Selex Es, finita l’assemblea a Cornigliano: i lavoratori tornano in fabbrica

Genova. Agg.h. 11.44. I lavoratori della Selex Es sono tornati nei rispettivi stabilimenti.

Agg.h. 10.34. Sciolta l’assemblea davanti alla stazione di Cornigliano. I lavoratori della Selex stanno ora tornando verso le due sedi della Fiumara e di Sestri Ponente.

Agg.h.10.50. I due cortei dei lavoratori Selex, uno partito dalla Fiumara e l’altro da Sestri Ponente, si sono riuniti presso la stazione di Cornigliano, dove si sta svolgendo un’assemblea.
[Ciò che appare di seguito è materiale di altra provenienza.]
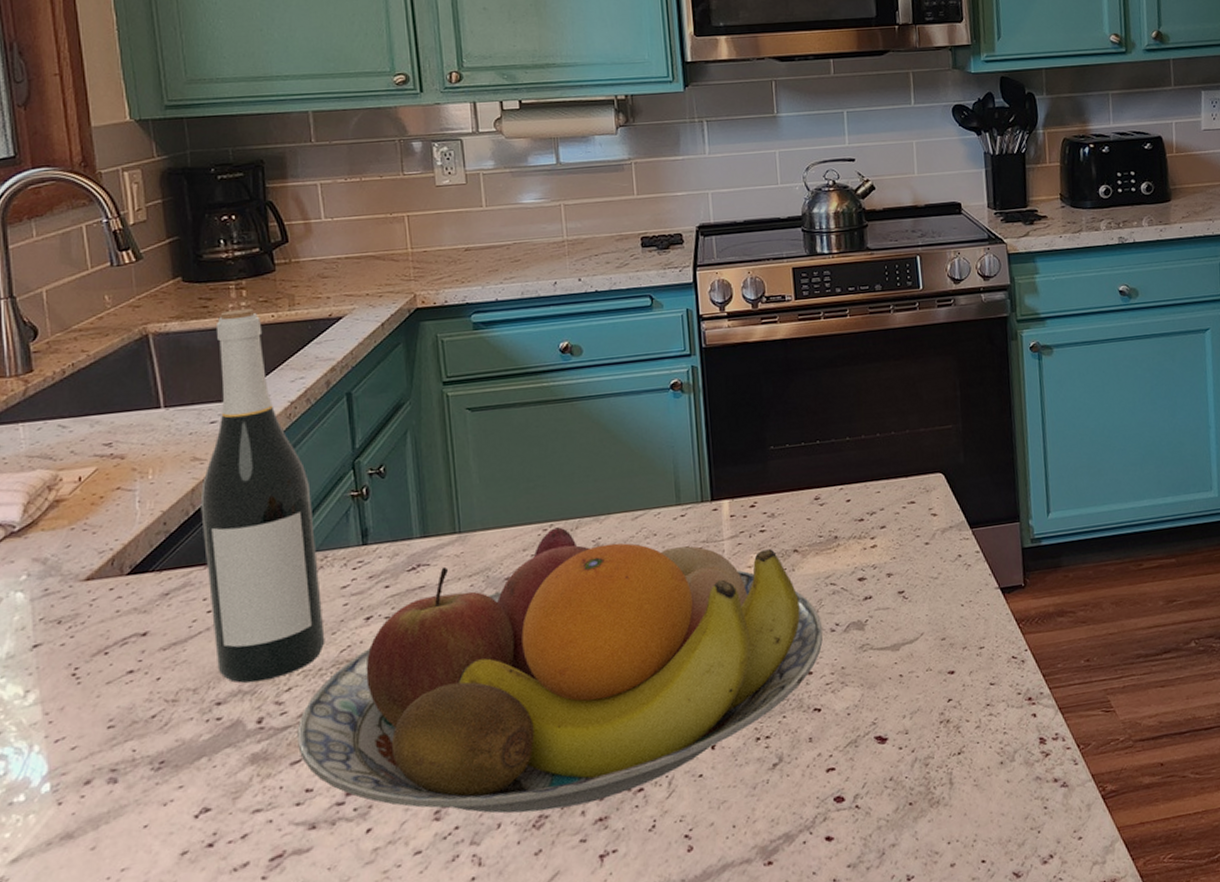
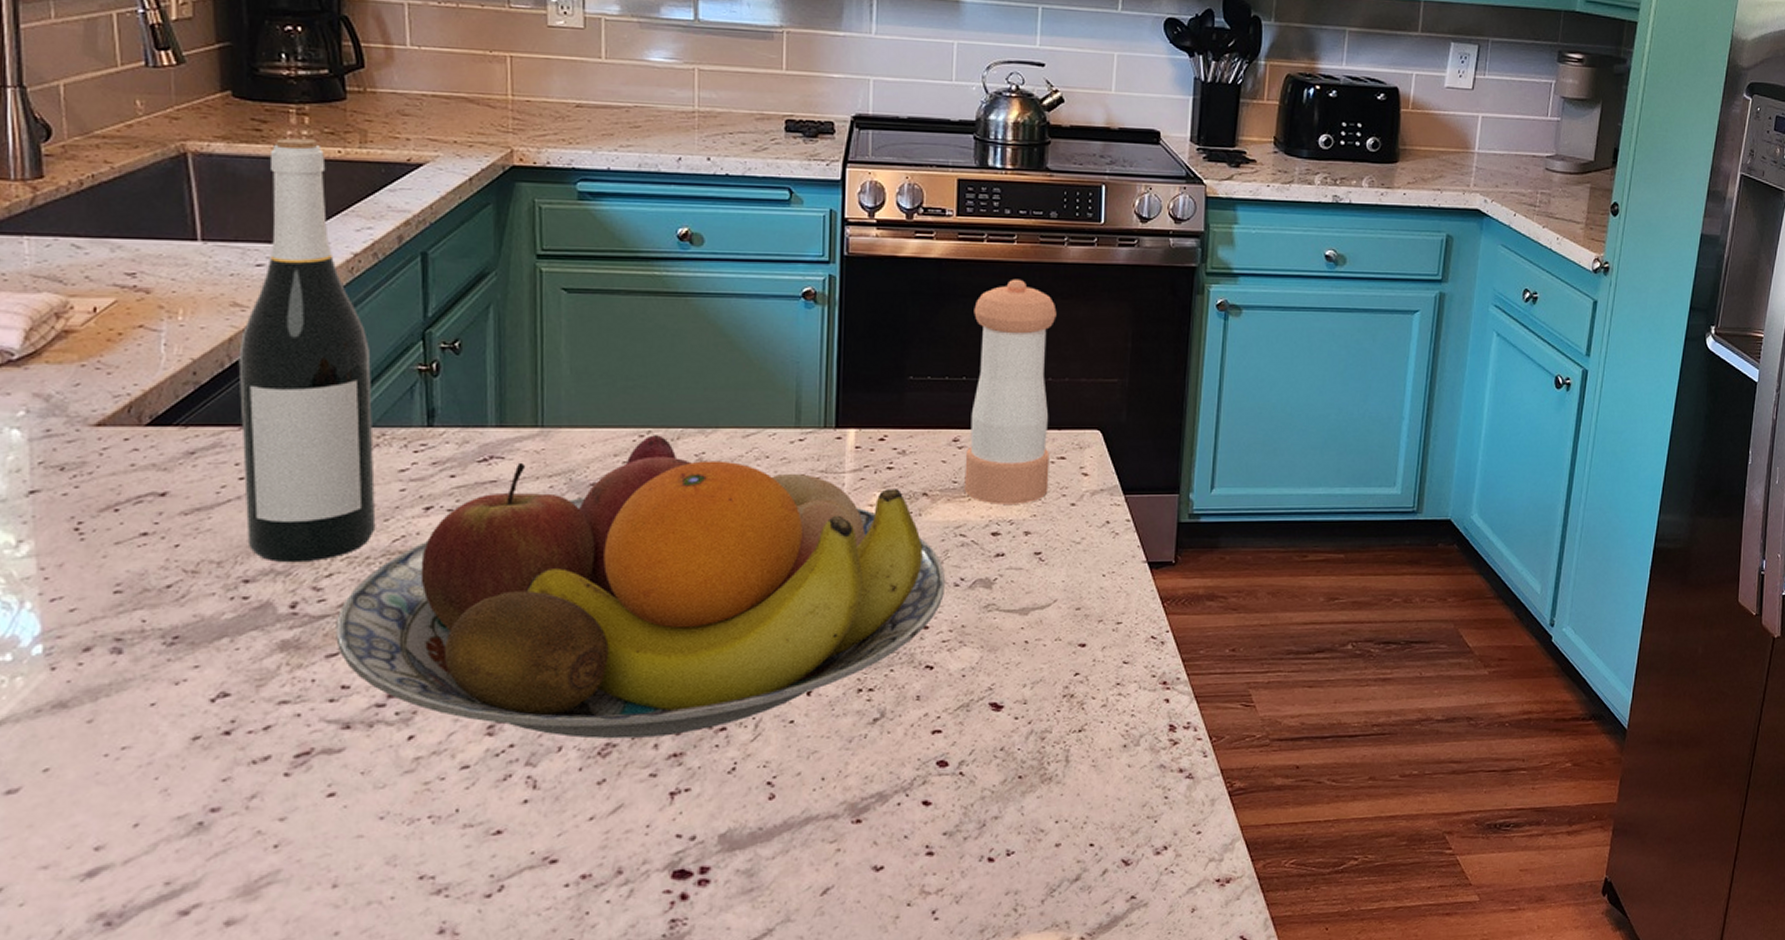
pepper shaker: none [819,347,904,552] -> present [964,279,1057,504]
In piazza ci sono circa 1000 lavoratori che protestano contro gli annunciati esuberi.

“Crediamo che Finmeccanica abbia fatto enormi errori di scelta, separando il settore militare da quello civile – dichiara Claudio Nicolini, Fim Cisl – le aziende che portano utili non vanno dismesse”.

Come già ha dichiarato Caminito della Fiom, anche Antonio Abba della Uilm, ribadisce l’importanza del ruolo delle istituzioni. “Devono agire quanto prima”.

 

E’ partito dalla Fiumara il corteo dei lavoratori Selex Es e marcia verso la stazione di Cornigliano, dove si ricongiungerà all’altro corteo partito da Sestri Ponente.

“L’azienda deve chiarirsi le idee, visto che dopo aver detto che l’attività principale era il militare, ora dice che è il civile – dichiara Antonio Caminito, Fiom Cgil – le istituzioni devono muoversi, perché noi lo diciamo da anni: pezzo per pezzo stanno distruggendo l’industria genovese”.

I lavoratori della Selex Es oggi sciopereranno 4 ore per protestare contro un piano di ristrutturazione che prevede la chiusura di diversi siti produttivi, tra cui l’ex SelexComm alla Fiumara, appunto.

A Genova sono previsti più di 300 esuberi, tanto che il capoluogo ligure è al secondo posto, dietro a Roma, quanto a numeri. Sotto la Lanterna si parla, insomma, di una ristrutturazione che colpisce il 15% della forza lavoro totale.